▶ **Tarefa proposta**
Responda às perguntas a seguir com base no texto sobre pneus inservíveis:
(a) Em que ano a Resolução 258 do Conama entrou em vigor?
(b) Qual é a meta do Conama para este ano?
(c) Quantos pneus usados importados o País recebeu, além da produção nacional de 2005?

▶ **Texto extraído**
════════════════════
Um suposto passivo de 100 milhões de pneus velhos, citado por entidades ambientais, não existe mais, afirmam grandes fabricantes. Elas informam que nos últimos quatro anos recolheram e destruíram essa quantidade de carcaças. A constatação das fabricantes, que devem ser multadas pelo terceiro ano seguido por não cumprirem a meta do Conama, mostra que o Brasil, apesar de ter uma das mais avançadas e rigorosas normas sobre pneus inservíveis, tem dificuldade em controlar o destino das peças retiradas de carros, motos e bicicletas.

O negócio da reciclagem cresceu no País a partir de 2002, quando a Resolução 258 do Conama entrou em vigor, mas a destinação dos pneus, produto de difícil biodegradação e foco de doenças como a dengue, ainda é um sério problema. Carcaças são estocadas de forma irregular, algumas nas casas dos consumidores.

A gerente de projetos da Secretaria de Qualidade Ambiental do Ministério do Meio Ambiente, Gricia Grossi, admite que o órgão não tem dados sobre o passivo atual de pneus, mas acredita ser ainda grande. "Não concordo com ajustificativa das fabricantes em relação à dificuldade de localizar pneus." Falta, em sua opinião, campanha de esclarecimento à população, incentivo para a entrega e melhor logística de coleta.

Estudo do Instituto de Pesquisas Tecnológicas (IPT) em 11 Estados conclui que metade dos pneus substituídos não tem destinação correta: 36,9% dos clientes ficam com os pneus e 17,3% têm destino desconhecido ou vão para usos diversos, como balanços infantis e amparos de garagens. Este ano, o IPT fará nova pesquisa para saber o que o consumidor faz com as peças levadas para casa.

REFORMA

Parte dos pneus volta a circular depois de um processo de reforma que pode ser a recapagem, a recauchutagem ou a remoldagem. A parcela destinada à reciclagem vira matéria-prima para outros produtos como asfalto de borracha, cada vez mais usado em rodovias.

A meta do Conama para este ano é recolher 5 para cada 4 pneus novos fabricados. Em 2004, 7 empresas, entre as quais Pirelli, Goodyear, Firestone e Michelin, foram multadas em R$ 20 milhões por não cumprirem a meta, mas estão recorrendo na Justiça. A multa de 2005 ainda não foi emitida, mas deve superar esse valor.

Além da produção nacional, que atingiu 53,4 milhões de unidades em 2005, o País recebeu 10,5 milhões de pneus usados importados, principalmente da Europa. A importação é proibida, mas empresas de reforma têm obtido liminares. Os importadores também foram multados em R$ 5,7 milhões, dos quais R$ 3,8 milhões estão sendo cobrados da BS Colway, a maior remoldadora do País.
════════════════════
▶ **Material apresentado**
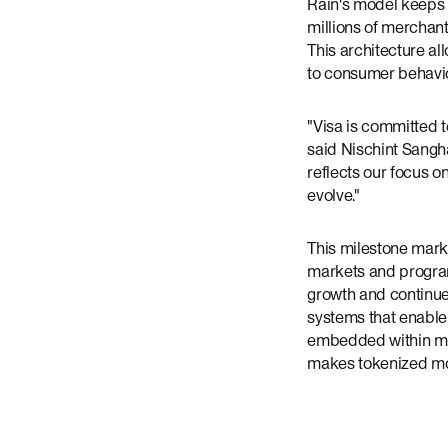
Rain's model keeps 
millions of merchant
This architecture al
to consumer behavi
"Visa is committed t
said Nischint Sangha
reflects our focus o
evolve."
This milestone marks
markets and program
growth and continue
systems that enabl
embedded within ma
makes tokenized m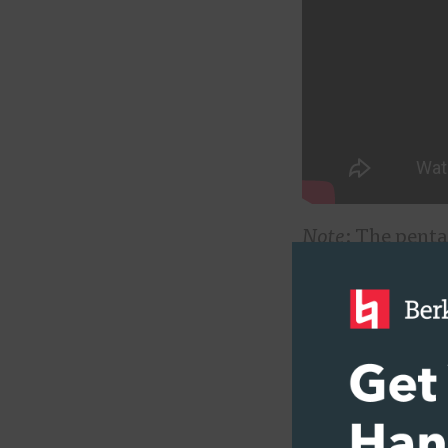
Note
: The penta
La
. There are no
know about thes
music lovers sh
From the Bobby 
picks up on wha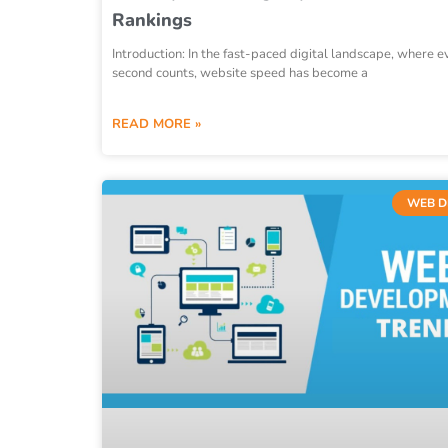
Rankings
Introduction: In the fast-paced digital landscape, where e
second counts, website speed has become a
READ MORE »
WEB D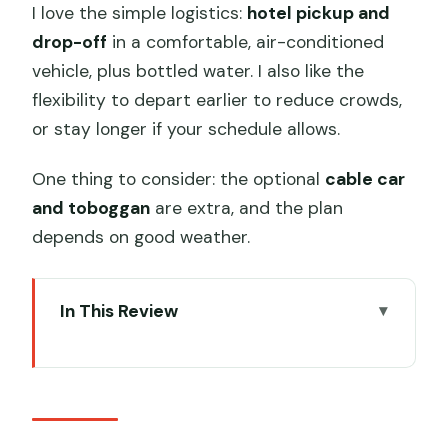
I love the simple logistics:
hotel pickup and
drop-off
in a comfortable, air-conditioned
vehicle, plus bottled water. I also like the
flexibility to depart earlier to reduce crowds,
or stay longer if your schedule allows.
One thing to consider: the optional
cable car
and toboggan
are extra, and the plan
depends on good weather.
In This Review
Key things I’d zero in on
Why Mutianyu works better with a VIP-
style plan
════════════════════
▶ **Resposta**
(a) Em 2002.
(b) Recolher 5 pneus para cada 4 pneus novos fabricados.
(c) 10,5 milhões de pneus usados importados.